State records show about 200 abortions a year are performed on babies between 15 and 20 weeks of pregnancy.

The Center for Reproductive Rights and Jackson Women’s Health, the only abortion facility in the state, are challenging the law.

“With respect to the State’s purported interest in maternal health, the Supreme Court has held that, until viability, it is for a woman, and not the State, to compare the risks of pregnancy and childbirth and abortion, among other factors, in deciding whether to terminate or continue a pregnancy,” wrote Hillary Schneller, an attorney for the pro-abortion groups.

In November, Judge Carlton Reeves of the Southern District of Mississippi blocked the law, arguing it “unequivocally” violates a woman’s right to an abortion.

Reeves, who was appointed by pro-abortion President Barack Obama, lobbed sharp criticisms at pro-life advocates, including false claims that they do not really care about women or babies. Instead, the judge claimed to understand pro-life advocates’ real motivations: “controlling women and minorities.”

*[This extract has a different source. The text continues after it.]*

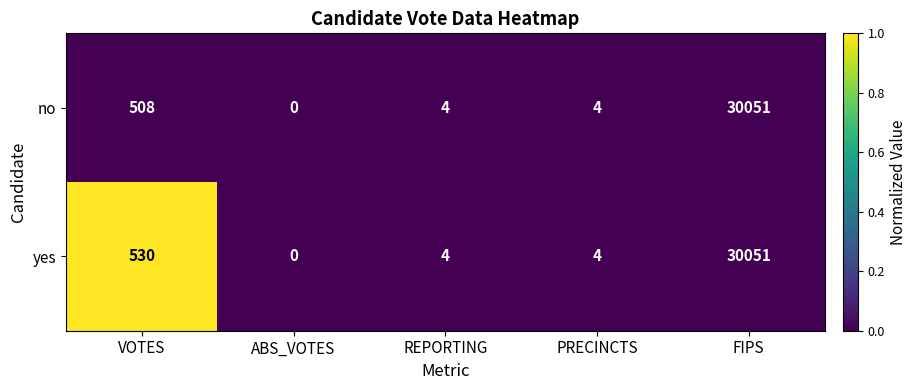

What is the total value across all series at REPORTING?

8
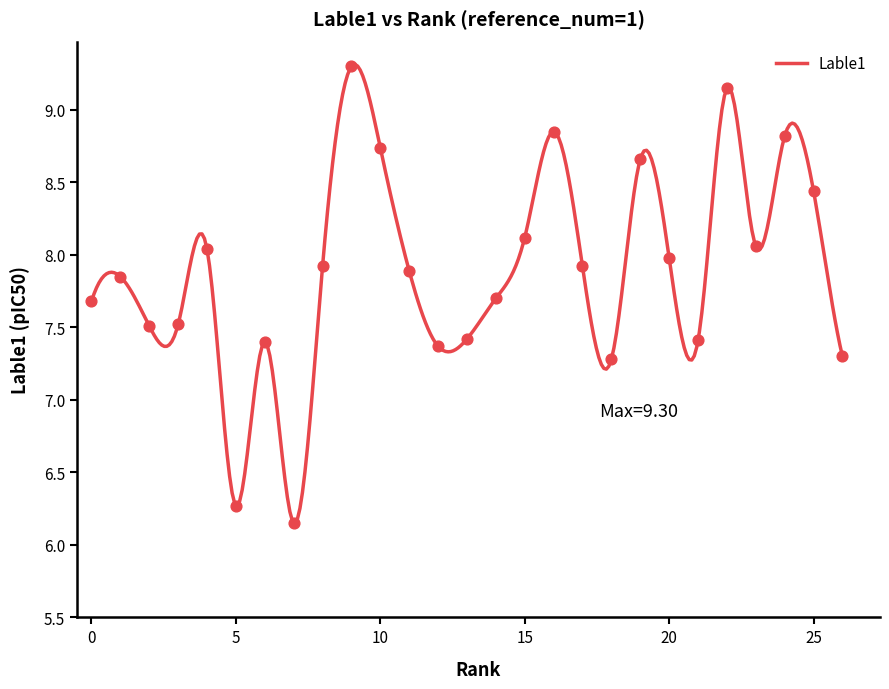

What is the ratio of the value at 5 to the value at 13?

0.8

Current Mississippi law bans abortions after 20 weeks, which is the most states are allowed to do under U.S. Supreme Court rulings. Roe v. Wade and subsequent rulings prohibit states from banning abortions prior to viability. Pro-life lawmakers hope the U.S. Supreme Court eventually will accept one of these legal challenges and allow states to begin protecting unborn babies again.